The aforementioned merging of design mediums and fine art into one gave rise to design houses’ exploration of clothing as an art form that coincides with movement. House of Worth, Jacques Doucet, and Paul Poiret are notable designers of the time. House of Worth, started by Charles Worth in the mid-1800s, infused Art Nouveau ornamentation, patterns, and motifs, into their textiles. In particular, they used spiral scroll patterns to give the illusion of ironwork, which was abundant in the architectural design, and curvilinear leaves and flower patterns to show an appreciation for nature.

Jacques Doucet, or House of Doucet, also utilized organic forms in their textiles and embroidery. Their dresses were often adorned with appliques, embroidery, and ornamental beading. Using light, flowing silk fabrics, light colors, and natural motifs in their garments. Another notable designer of the period was Paul Poiret, whose dresses were precursors to the flapper silhouette and art deco styles that would become symbolic of the 1920s. His contribution to the movement was with motifs of peacocks, plants and flowers, and heavily embellished fabrics.

The 1960s then saw a revival of these aesthetics. This is particularly evident in the use of imagery inspired by Alphonse Mucha’s illustrations. The hippie movement in the ’60s drew from natural motifs, the curvilinear forms, and the imagery of women, especially when it came to the psychedelic poster illustrations. This resurgence of Art Nouveau aesthetics arose out of anxiety about climate change, which led many creatives to contemplate their relationship to nature and the unsustainable and overwhelming ways we are expected to live our lives. When compared side by side, it becomes apparent how the illustrations of Art Nouveau were an inspiration for designers in the 60’s.

Poster designed in the 1960’s // Poster by Alphonse Mucha designed in 1890’s

Similar to the 1890s and the 1960s, anxieties about our lives in relation to the environment and urbanization are very much relevant today. As we are experiencing changes in the patterns of nature around us due to our human impact on the earth, we are again seeing designers of all mediums searching for a connection to nature and a way to ease the anxieties. Christopher Kane’s 2020 ready-to-wear collection titled “ecosexual” is one prominent example of this, not only in the subject matter but in the specific design aesthetics that reference Art Nouveau as well as its psychedelic resurgence in the 1960s. This collection expressed Kane’s love of nature as well as the relationship between sex, sexuality and environmentalism and nature. Its exact definition is up for interpretation, but regardless, it is undoubtedly about the earth. Perhaps the most obvious instances of this in the collection are the photos of meadows and clouds in the sky that were turned into textiles as a direct translation of the earth onto clothes.

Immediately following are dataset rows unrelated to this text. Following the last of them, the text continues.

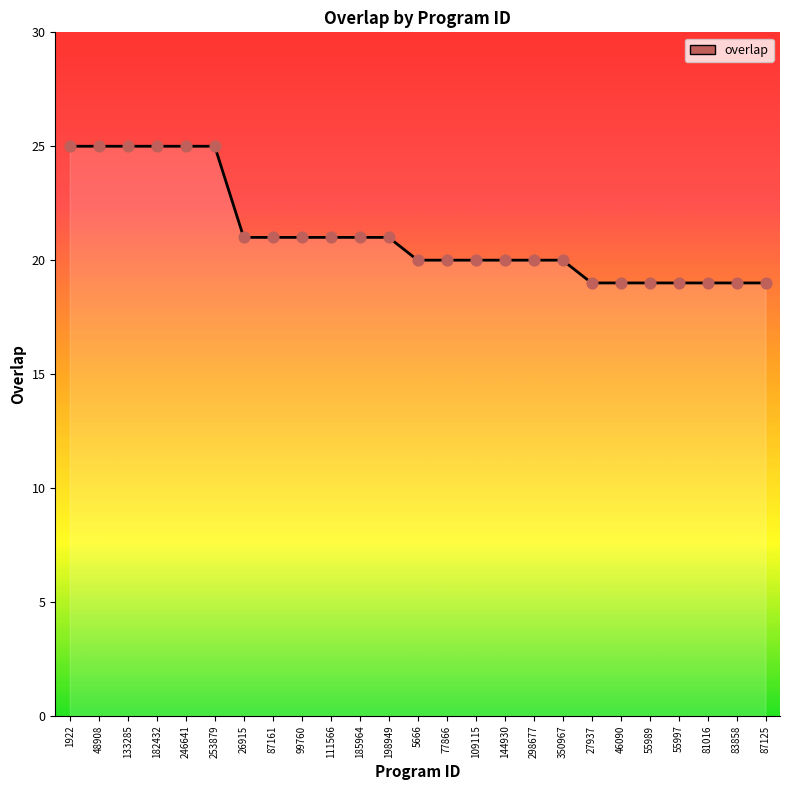

Which has a higher value, 185964 or 55989?

185964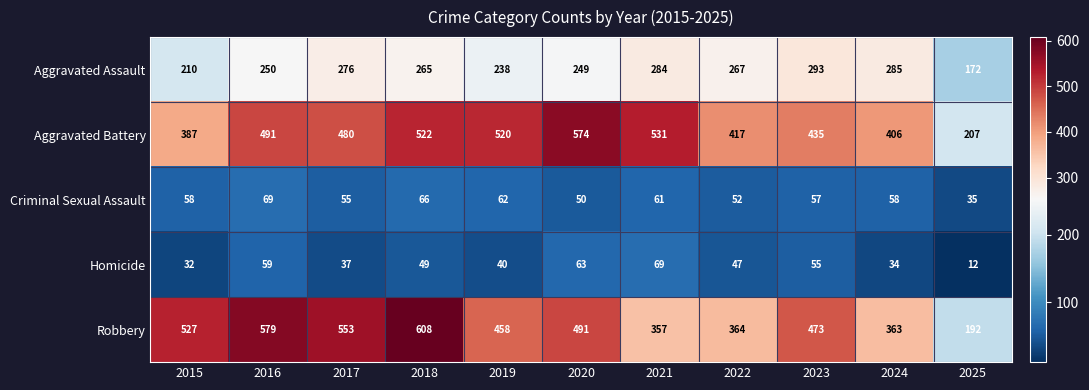

What is the maximum value shown in the chart?

608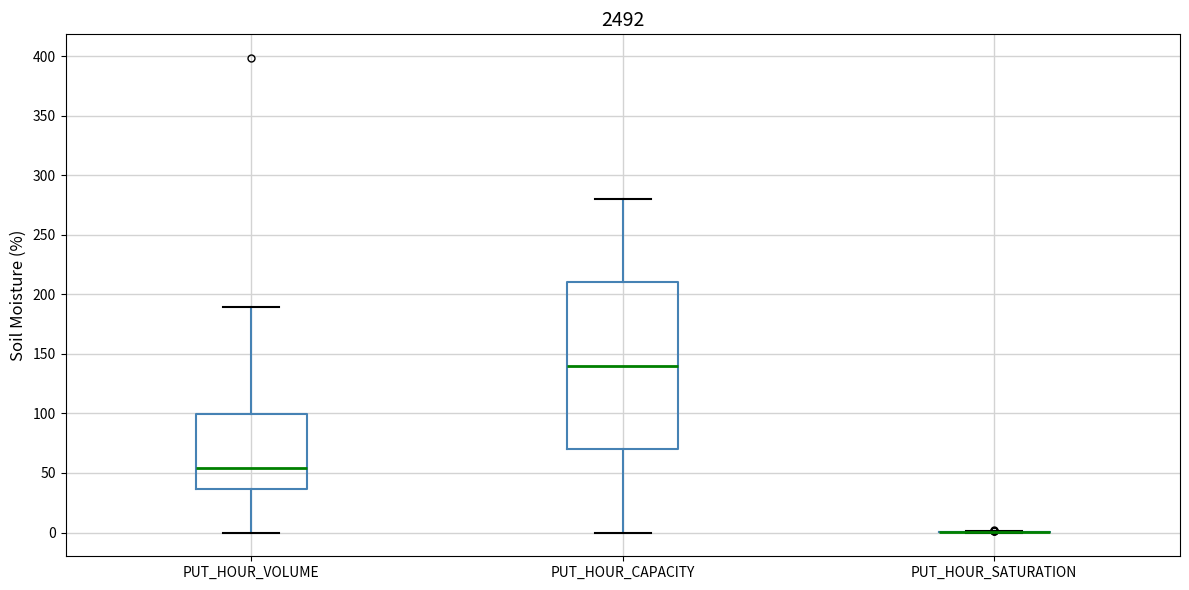

Which box is the tallest, from its lower edge to its upper edge?

PUT_HOUR_CAPACITY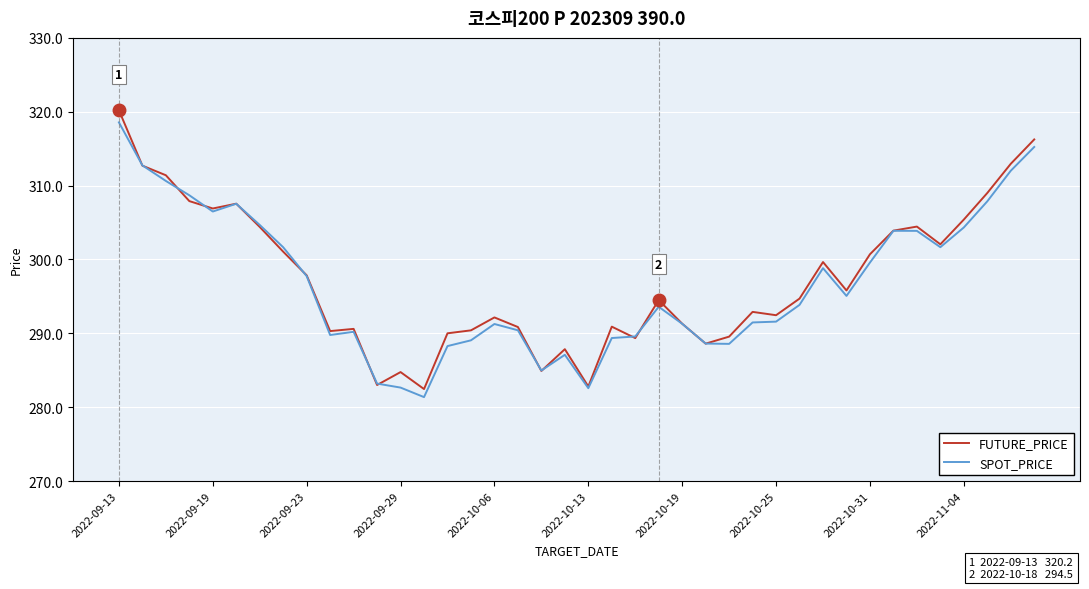

At how many categories does at least one series exceed 303?

13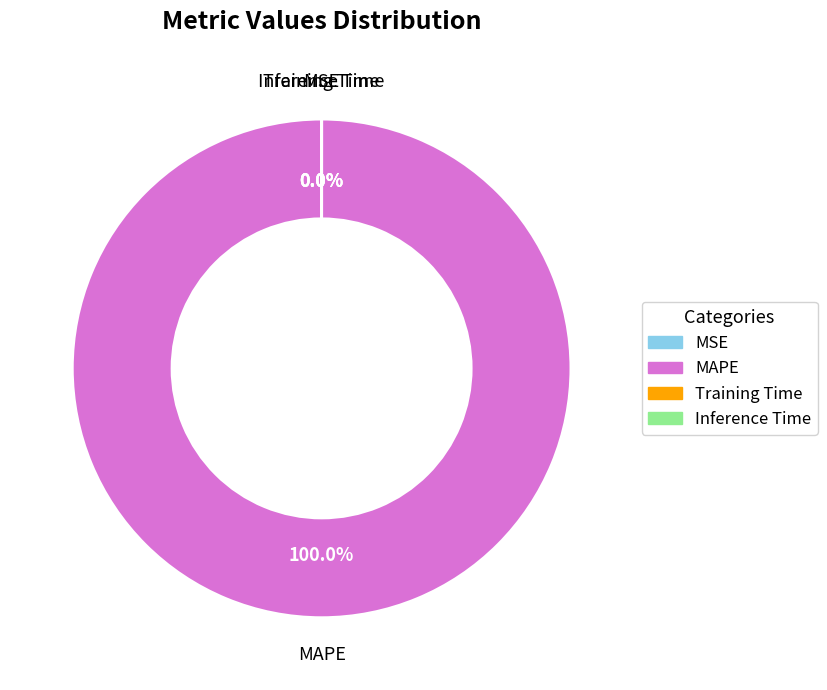

Which category has the biggest portion of the pie?

MAPE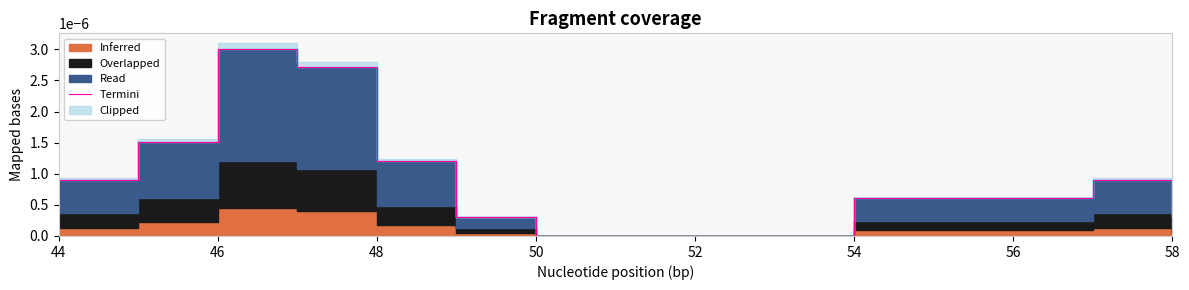

How many interior local peaks (higher than both neighbors) does the data have?

2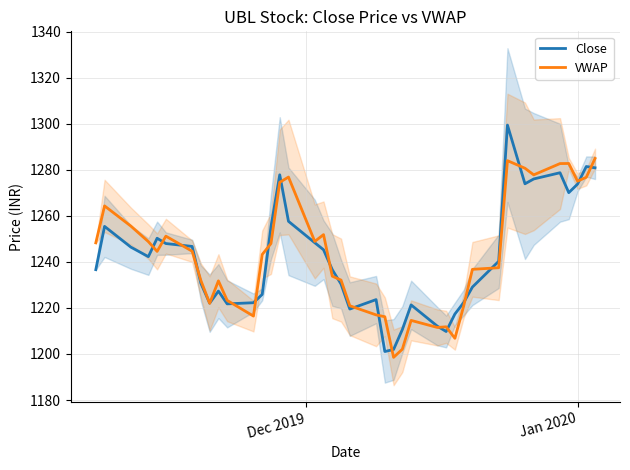

What is the smallest value displayed?

1198.5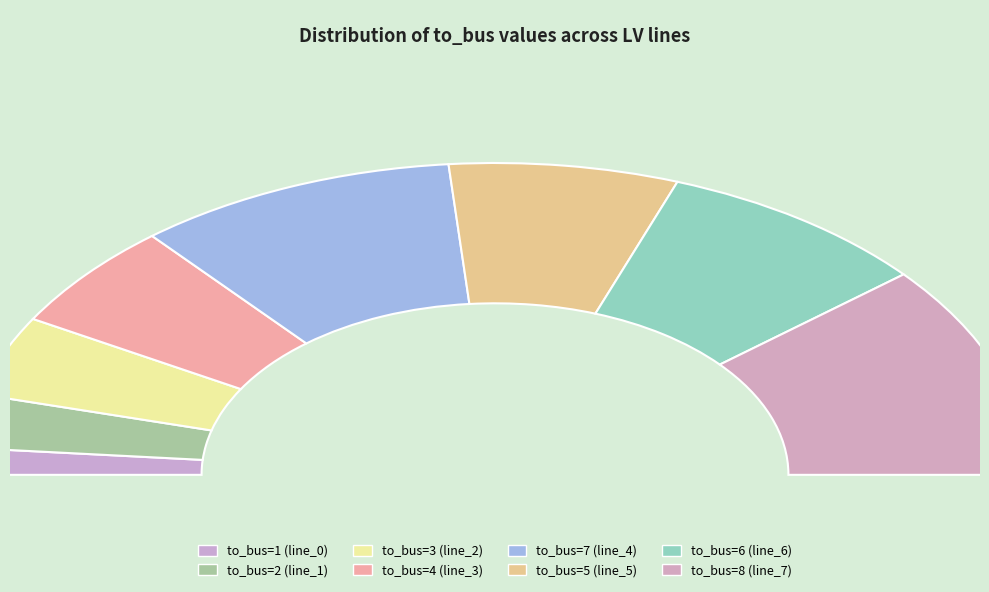

What is the ratio of the value at line_5 to the value at line_4?

0.7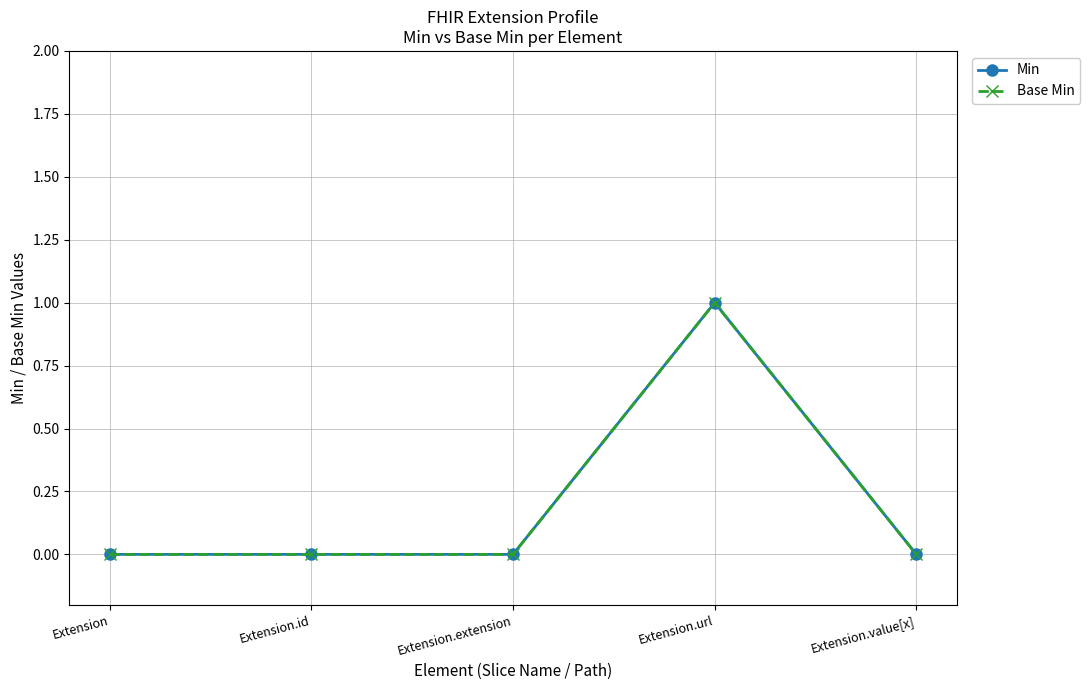

Does the chart have visible grid lines?

Yes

Kane also utilized Art Nouveau design motifs of curvilinear forms, flowers, and specific patterns and shapes drawn from nature. The curved forms and natural imagery show up throughout the silhouettes, graphic design elements, and fabric manipulation. However, a prominent example of this is the butterfly print found in a few of Kane’s designs. This print takes on multiple forms in different looks transforming the natural pattern of a butterfly’s wing into a high fashion textile. This is similar to how Paul Poiret and other designers played with a pattern of peacock feathers in textile and illustration. It also resembles stained glass, which was a prominent design feature of the period. 

As curves and movement are often connected to nature, it is clear that Kane is demonstrating his love of the earth. Additionally, his designs have a psychedelic nature to them which is not only reminiscent of Mucha’s illustrations but the bright colors and images of the earth harken back to the 1960’s revival illustrations.

Art Nouveau as a design movement rejected historicism in favor of natural motifs and an aesthetic focused design. The movement brought attention to the natural world when many felt like it was being forgotten and discarded in favor of industrialization and urbanization. Thus, Christopher Kane’s 2020 collection showcases similar values and a love of nature that highlights nature’s beauty and importance in our lives by calling back to this design language.